Hi All,
I m new to Redhat GFS. I got the GSF code form http://sources.redhat.com/cluster site (from CVS
With tag - TRHEL4). I compiled and installed the GSF for source code. I followed the steps mentioned in
cluster/doc/min-gfs.txt file. I want to use GFS using GNBD server with 3 machines.
The cluster/doc/min-gfs.txt file looks like this:
Minimum GFS How To
-----------------
The following gfs configuration requires a minimum amount of hardware and
no expensive storage system. It's the cheapest and quickest way to "play"
with gfs.
-------------- --------------
| GNBD | | GNBD |
| client | | client | <-- these nodes use gfs
| node2 | | node3 |
------------- -------------
| |
------------------ IP network
|
--------------
| GNBD |
| server | <-- this node doesn't use gfs
| node1 |
---------------
- There are three machines to use with hostnames: node1, node2, node3
- node1 has an extra disk /dev/sda1 to use for gfs
(this could be hda1 or an lvm LV or an md device)
- node1 will use gnbd to export this disk to node2 and node3
- Node1 cannot use gfs, it only acts as a gnbd server.

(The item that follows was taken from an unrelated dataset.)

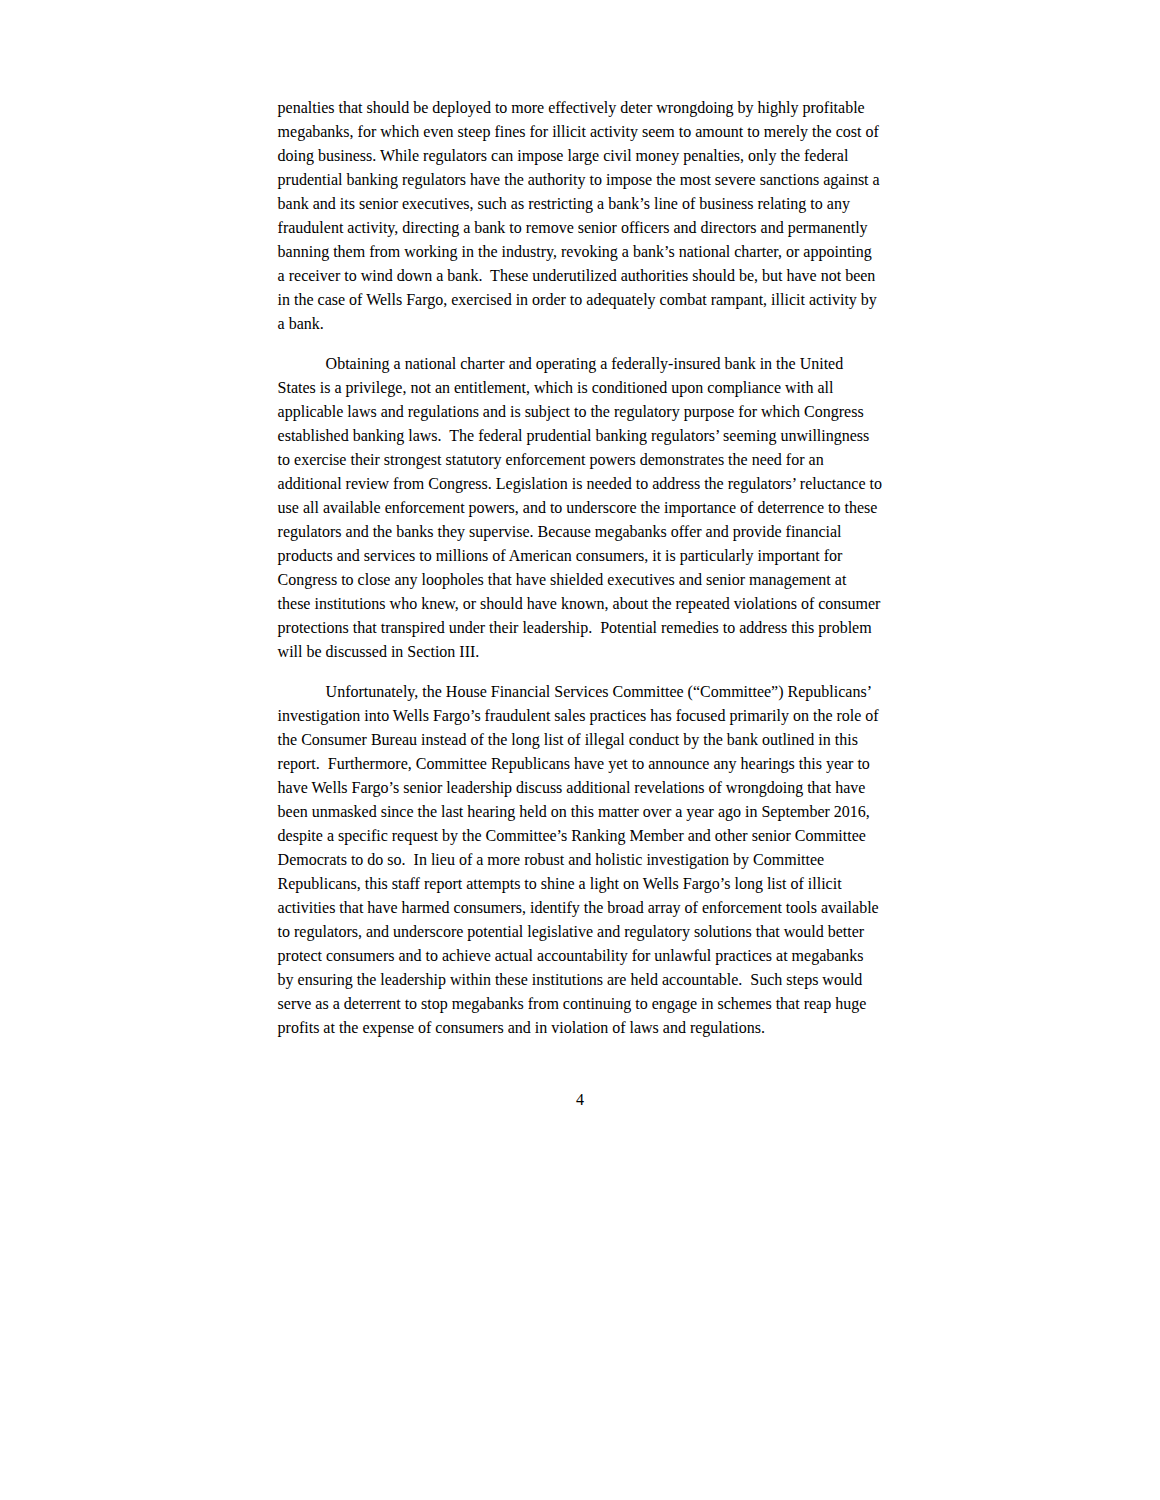penalties that should be deployed to more effectively deter wrongdoing by highly profitable megabanks, for which even steep fines for illicit activity seem to amount to merely the cost of doing business. While regulators can impose large civil money penalties, only the federal prudential banking regulators have the authority to impose the most severe sanctions against a bank and its senior executives, such as restricting a bank’s line of business relating to any fraudulent activity, directing a bank to remove senior officers and directors and permanently banning them from working in the industry, revoking a bank’s national charter, or appointing a receiver to wind down a bank. These underutilized authorities should be, but have not been in the case of Wells Fargo, exercised in order to adequately combat rampant, illicit activity by a bank.
Obtaining a national charter and operating a federally-insured bank in the United States is a privilege, not an entitlement, which is conditioned upon compliance with all applicable laws and regulations and is subject to the regulatory purpose for which Congress established banking laws. The federal prudential banking regulators’ seeming unwillingness to exercise their strongest statutory enforcement powers demonstrates the need for an additional review from Congress. Legislation is needed to address the regulators’ reluctance to use all available enforcement powers, and to underscore the importance of deterrence to these regulators and the banks they supervise. Because megabanks offer and provide financial products and services to millions of American consumers, it is particularly important for Congress to close any loopholes that have shielded executives and senior management at these institutions who knew, or should have known, about the repeated violations of consumer protections that transpired under their leadership. Potential remedies to address this problem will be discussed in Section III.
Unfortunately, the House Financial Services Committee (“Committee”) Republicans’ investigation into Wells Fargo’s fraudulent sales practices has focused primarily on the role of the Consumer Bureau instead of the long list of illegal conduct by the bank outlined in this report. Furthermore, Committee Republicans have yet to announce any hearings this year to have Wells Fargo’s senior leadership discuss additional revelations of wrongdoing that have been unmasked since the last hearing held on this matter over a year ago in September 2016, despite a specific request by the Committee’s Ranking Member and other senior Committee Democrats to do so. In lieu of a more robust and holistic investigation by Committee Republicans, this staff report attempts to shine a light on Wells Fargo’s long list of illicit activities that have harmed consumers, identify the broad array of enforcement tools available to regulators, and underscore potential legislative and regulatory solutions that would better protect consumers and to achieve actual accountability for unlawful practices at megabanks by ensuring the leadership within these institutions are held accountable. Such steps would serve as a deterrent to stop megabanks from continuing to engage in schemes that reap huge profits at the expense of consumers and in violation of laws and regulations.
4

(Node1 will /not/ actually be part of the cluster since it is only
running the gnbd server.)
- Only node2 and node3 will be in the cluster and use gfs.
(A two-node cluster is a special case for cman, noted in the config below.)
- There's not much point to using clvm in this setup so it's left out.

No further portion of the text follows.